- [PROBLEM TO SOLVE]
In the listing below, every line with the word "Mandatory" needs to be copied.

"""

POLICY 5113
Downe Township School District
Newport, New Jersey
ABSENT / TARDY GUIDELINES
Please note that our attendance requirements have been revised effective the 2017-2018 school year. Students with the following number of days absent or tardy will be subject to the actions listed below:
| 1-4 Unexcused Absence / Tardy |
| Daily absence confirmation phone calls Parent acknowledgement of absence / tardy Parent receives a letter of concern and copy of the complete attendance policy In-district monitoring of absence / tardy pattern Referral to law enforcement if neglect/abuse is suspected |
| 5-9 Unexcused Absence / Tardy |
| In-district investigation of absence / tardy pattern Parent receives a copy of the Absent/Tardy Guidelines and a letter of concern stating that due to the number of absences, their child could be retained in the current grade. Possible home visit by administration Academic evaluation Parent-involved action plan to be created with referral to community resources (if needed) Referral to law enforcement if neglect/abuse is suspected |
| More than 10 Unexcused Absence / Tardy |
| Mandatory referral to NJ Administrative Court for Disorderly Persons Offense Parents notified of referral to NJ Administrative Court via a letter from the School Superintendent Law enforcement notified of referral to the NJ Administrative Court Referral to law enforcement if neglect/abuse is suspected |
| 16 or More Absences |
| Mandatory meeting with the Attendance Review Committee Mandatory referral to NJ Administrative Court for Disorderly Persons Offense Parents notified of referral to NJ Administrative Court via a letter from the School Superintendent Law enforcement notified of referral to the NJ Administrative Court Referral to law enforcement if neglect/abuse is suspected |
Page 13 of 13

"""
"""

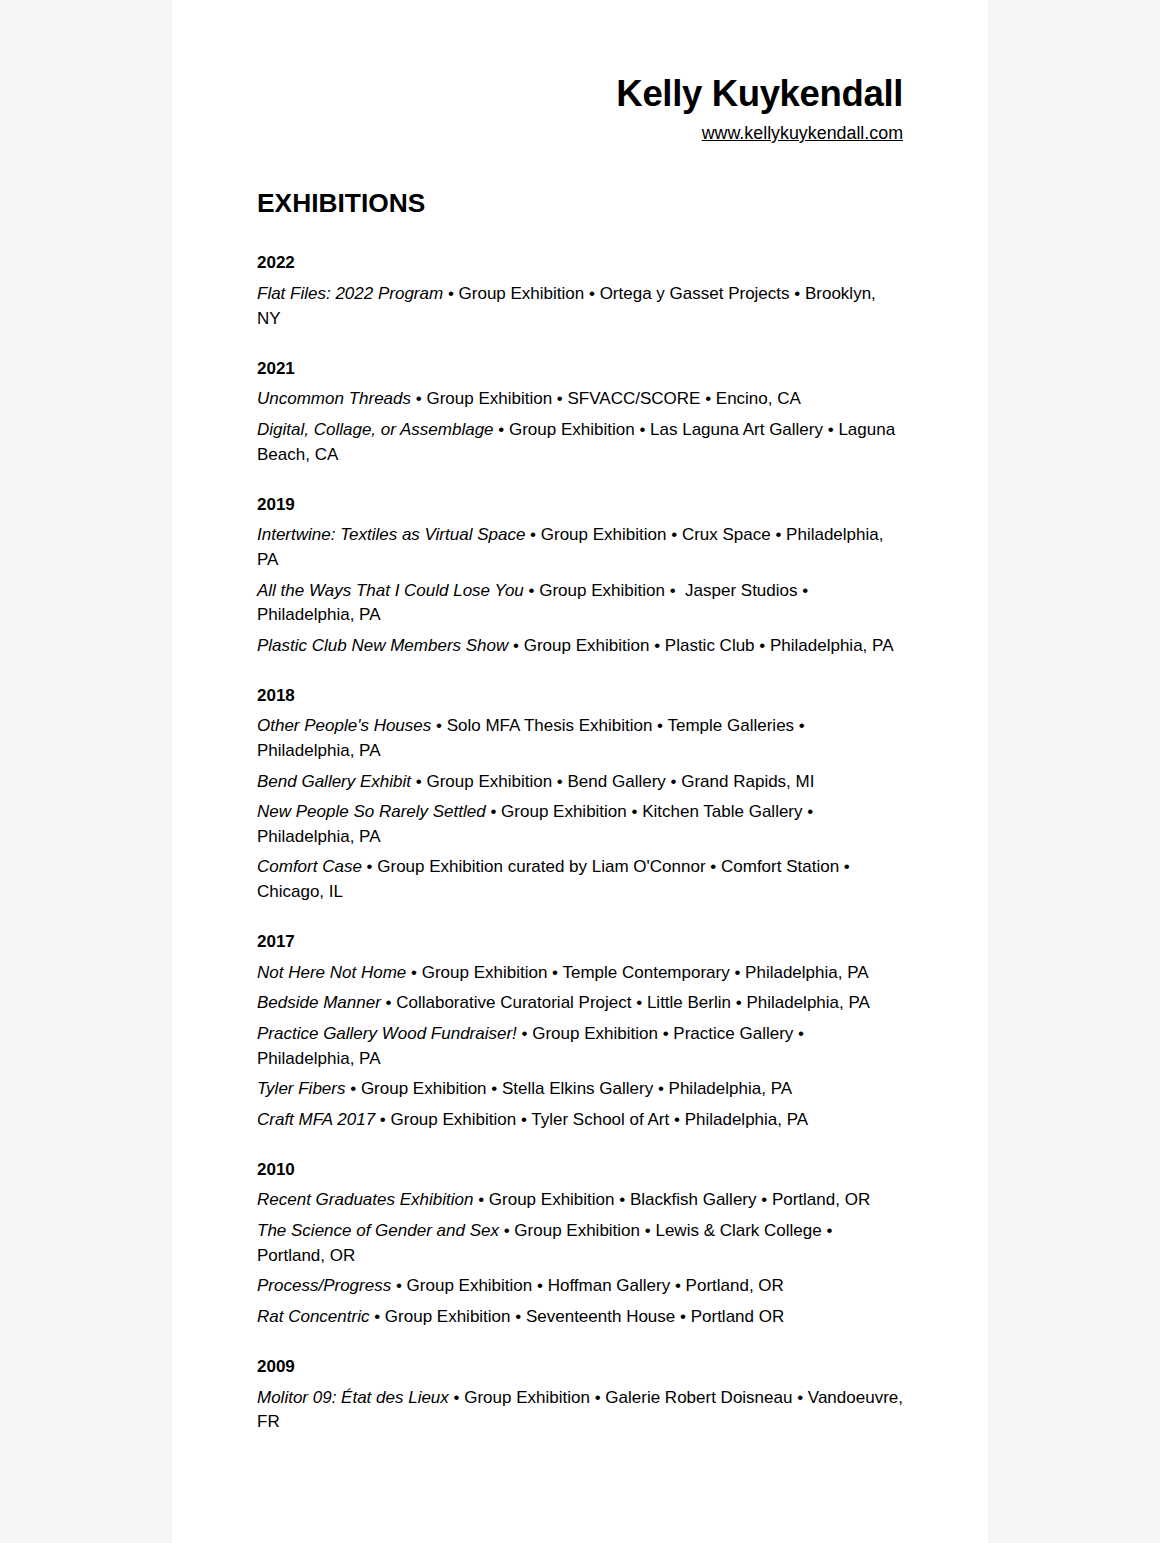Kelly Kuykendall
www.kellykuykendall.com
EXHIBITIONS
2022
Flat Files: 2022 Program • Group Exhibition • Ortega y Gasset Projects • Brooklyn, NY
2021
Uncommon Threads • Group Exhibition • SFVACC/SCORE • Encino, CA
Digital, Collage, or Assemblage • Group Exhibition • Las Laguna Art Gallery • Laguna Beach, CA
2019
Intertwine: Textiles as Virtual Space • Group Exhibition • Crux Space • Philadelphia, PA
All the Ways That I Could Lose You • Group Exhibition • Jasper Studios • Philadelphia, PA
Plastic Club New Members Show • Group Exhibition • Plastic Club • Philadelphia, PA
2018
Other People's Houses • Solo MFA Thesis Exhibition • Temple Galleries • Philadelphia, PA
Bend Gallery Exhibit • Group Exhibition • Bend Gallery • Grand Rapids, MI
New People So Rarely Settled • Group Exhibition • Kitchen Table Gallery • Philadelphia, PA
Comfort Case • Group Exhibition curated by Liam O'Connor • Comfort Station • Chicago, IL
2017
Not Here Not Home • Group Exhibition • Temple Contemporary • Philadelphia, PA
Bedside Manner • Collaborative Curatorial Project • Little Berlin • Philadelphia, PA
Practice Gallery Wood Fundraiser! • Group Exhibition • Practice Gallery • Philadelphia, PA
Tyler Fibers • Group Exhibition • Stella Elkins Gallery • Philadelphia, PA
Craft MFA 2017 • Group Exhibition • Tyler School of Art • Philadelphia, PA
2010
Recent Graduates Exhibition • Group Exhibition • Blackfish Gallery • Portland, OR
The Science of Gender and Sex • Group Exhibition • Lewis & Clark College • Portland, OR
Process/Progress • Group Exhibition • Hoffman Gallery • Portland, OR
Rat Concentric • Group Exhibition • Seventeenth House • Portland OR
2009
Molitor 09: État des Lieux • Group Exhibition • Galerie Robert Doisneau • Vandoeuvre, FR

"""
"""

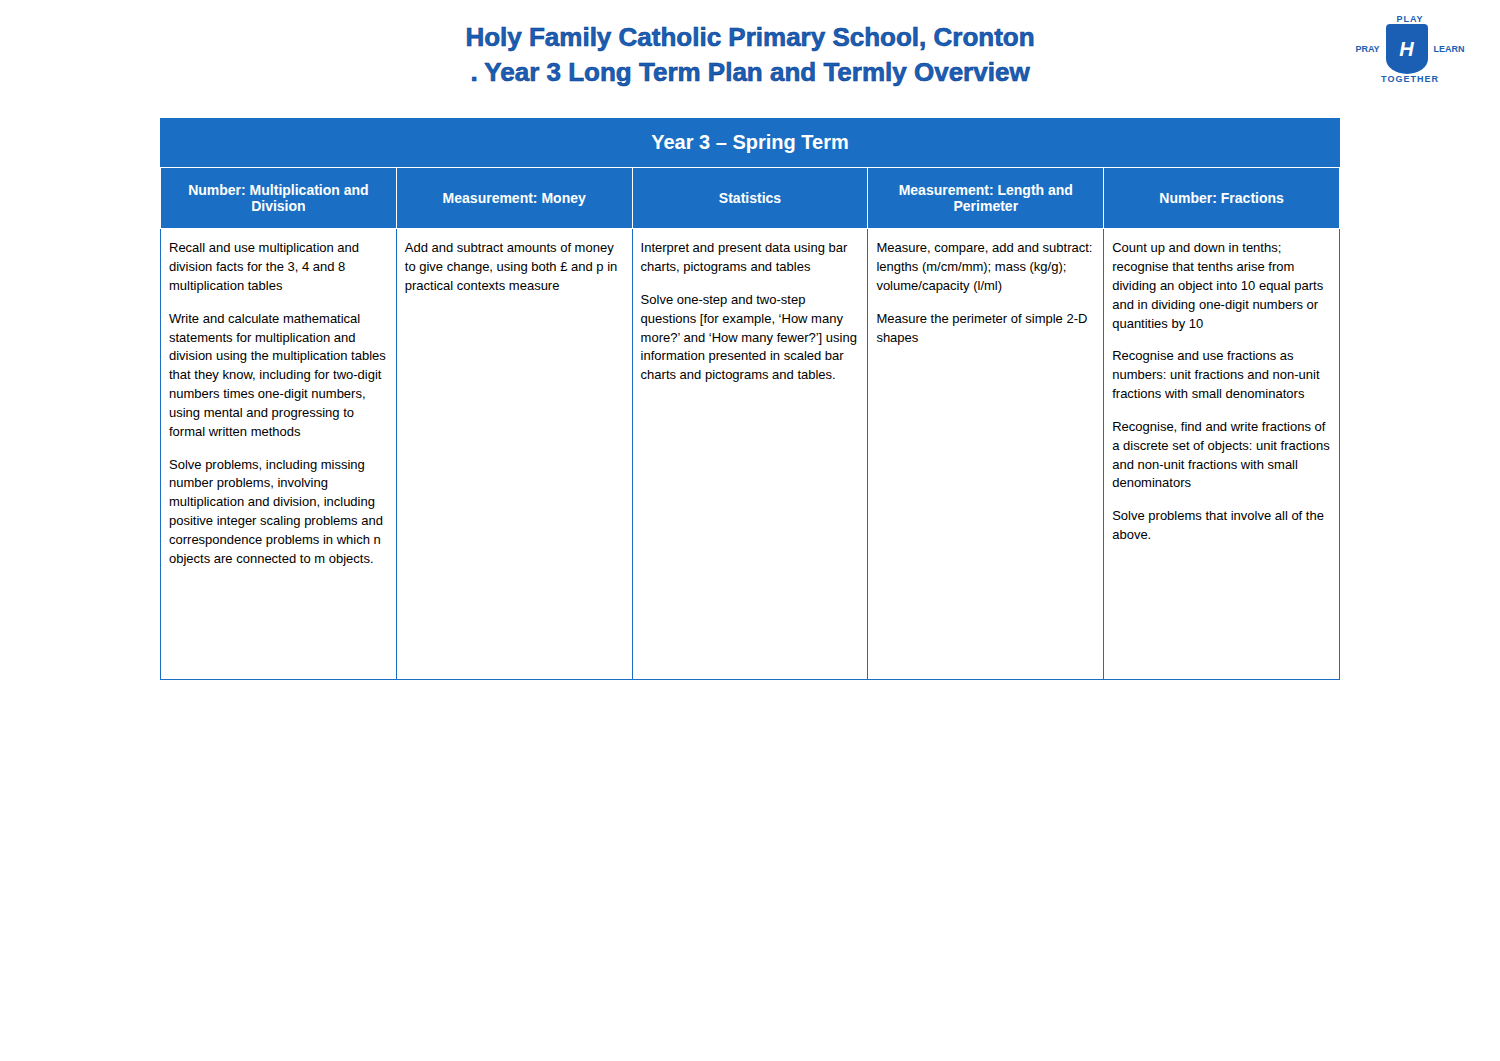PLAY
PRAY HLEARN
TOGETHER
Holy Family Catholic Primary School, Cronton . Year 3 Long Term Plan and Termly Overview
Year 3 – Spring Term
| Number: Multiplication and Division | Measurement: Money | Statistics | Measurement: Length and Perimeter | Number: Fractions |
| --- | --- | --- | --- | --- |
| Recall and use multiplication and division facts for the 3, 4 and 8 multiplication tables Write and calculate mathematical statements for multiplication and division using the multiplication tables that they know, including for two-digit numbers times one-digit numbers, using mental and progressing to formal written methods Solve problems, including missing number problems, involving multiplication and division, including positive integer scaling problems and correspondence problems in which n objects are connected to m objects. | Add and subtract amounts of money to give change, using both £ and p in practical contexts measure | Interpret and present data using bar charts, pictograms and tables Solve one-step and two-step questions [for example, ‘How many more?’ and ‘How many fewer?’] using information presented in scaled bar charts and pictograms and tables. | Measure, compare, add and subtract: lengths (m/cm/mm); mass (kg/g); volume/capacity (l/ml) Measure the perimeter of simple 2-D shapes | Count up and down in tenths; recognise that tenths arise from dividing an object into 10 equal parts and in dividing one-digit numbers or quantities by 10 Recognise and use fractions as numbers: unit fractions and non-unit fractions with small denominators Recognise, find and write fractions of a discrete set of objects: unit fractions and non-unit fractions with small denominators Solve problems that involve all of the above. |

"""

- [EXERCISE ANSWER]
| Mandatory referral to NJ Administrative Court for Disorderly Persons Offense Parents notified of referral to NJ Administrative Court via a letter from the School Superintendent Law enforcement notified of referral to the NJ Administrative Court Referral to law enforcement if neglect/abuse is suspected |
| Mandatory meeting with the Attendance Review Committee Mandatory referral to NJ Administrative Court for Disorderly Persons Offense Parents notified of referral to NJ Administrative Court via a letter from the School Superintendent Law enforcement notified of referral to the NJ Administrative Court Referral to law enforcement if neglect/abuse is suspected |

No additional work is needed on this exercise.